**TASK GOAL**. Only one stretch of the data below should be repeated: the lines from the line containing "competency." through the line containing "1.1 Identify role", inclusive, exactly as they are.

Extracted page text data:
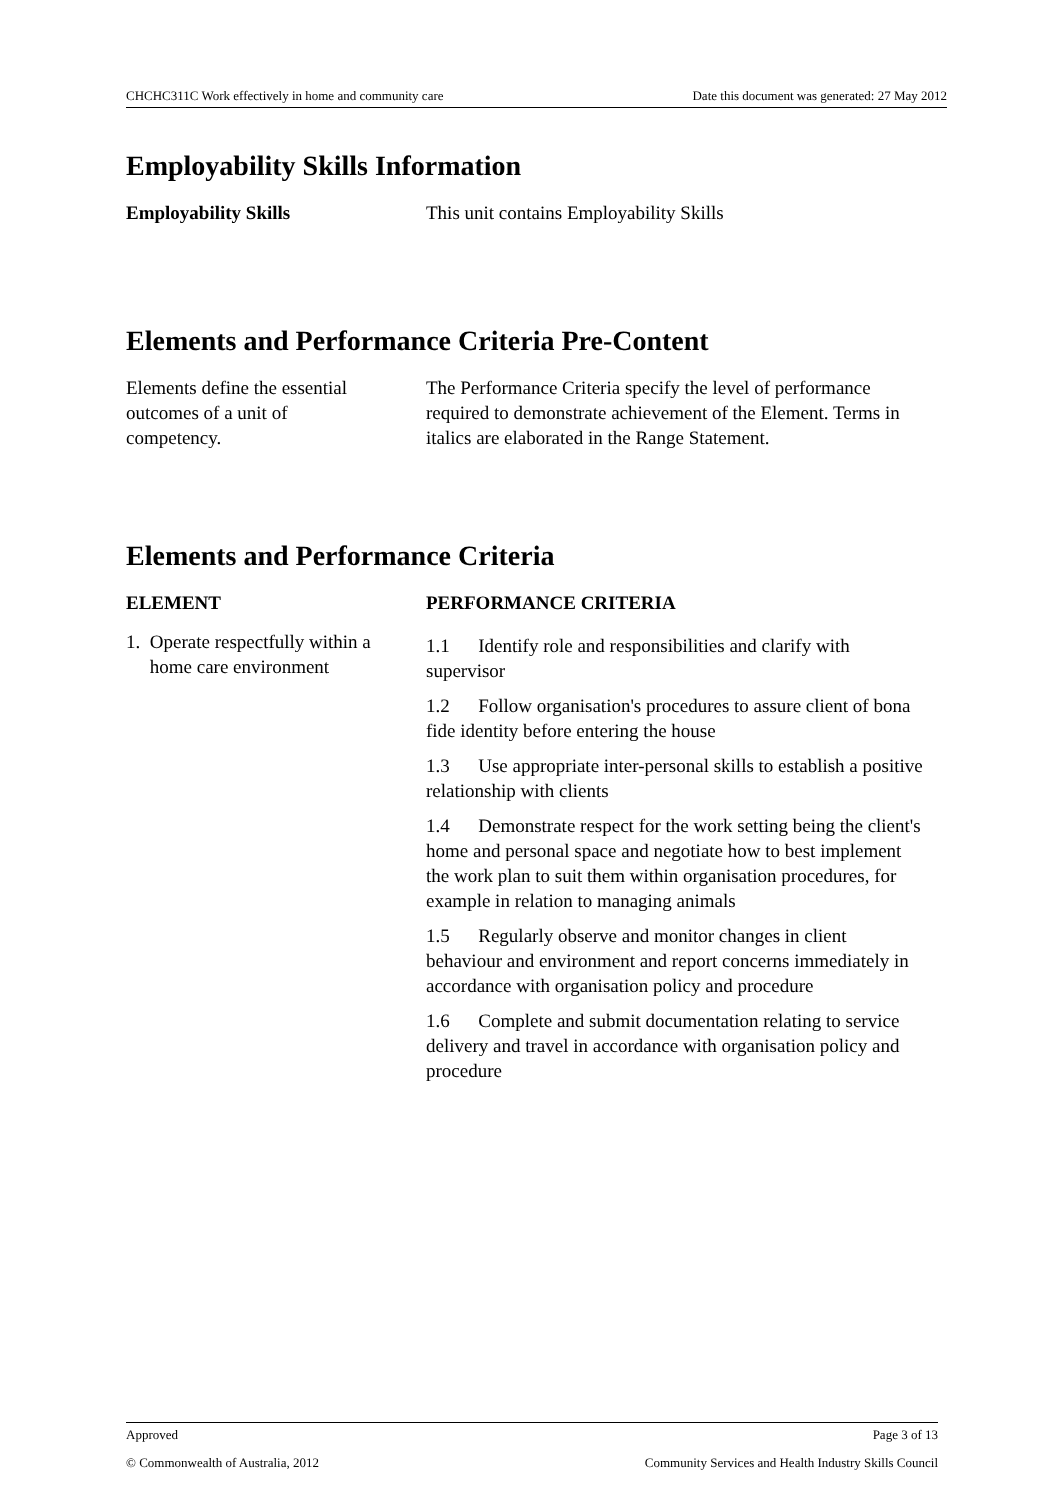CHCHC311C Work effectively in home and community care Date this document was generated: 27 May 2012
Employability Skills Information
Employability Skills This unit contains Employability Skills
Elements and Performance Criteria Pre-Content
Elements define the essential
outcomes of a unit of
competency.
The Performance Criteria specify the level of performance required to demonstrate achievement of the Element. Terms in italics are elaborated in the Range Statement.
Elements and Performance Criteria
ELEMENT PERFORMANCE CRITERIA
1. Operate respectfully within a
home care environment
1.1 Identify role and responsibilities and clarify with supervisor
1.2 Follow organisation's procedures to assure client of bona fide identity before entering the house
1.3 Use appropriate inter-personal skills to establish a positive relationship with clients
1.4 Demonstrate respect for the work setting being the client's home and personal space and negotiate how to best implement the work plan to suit them within organisation procedures, for example in relation to managing animals
1.5 Regularly observe and monitor changes in client behaviour and environment and report concerns immediately in accordance with organisation policy and procedure
1.6 Complete and submit documentation relating to service delivery and travel in accordance with organisation policy and procedure
Approved Page 3 of 13
© Commonwealth of Australia, 2012 Community Services and Health Industry Skills Council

**RESPONSE FOR THIS EXERCISE**.
competency.
The Performance Criteria specify the level of performance required to demonstrate achievement of the Element. Terms in italics are elaborated in the Range Statement.
Elements and Performance Criteria
ELEMENT PERFORMANCE CRITERIA
1. Operate respectfully within a
home care environment
1.1 Identify role and responsibilities and clarify with supervisor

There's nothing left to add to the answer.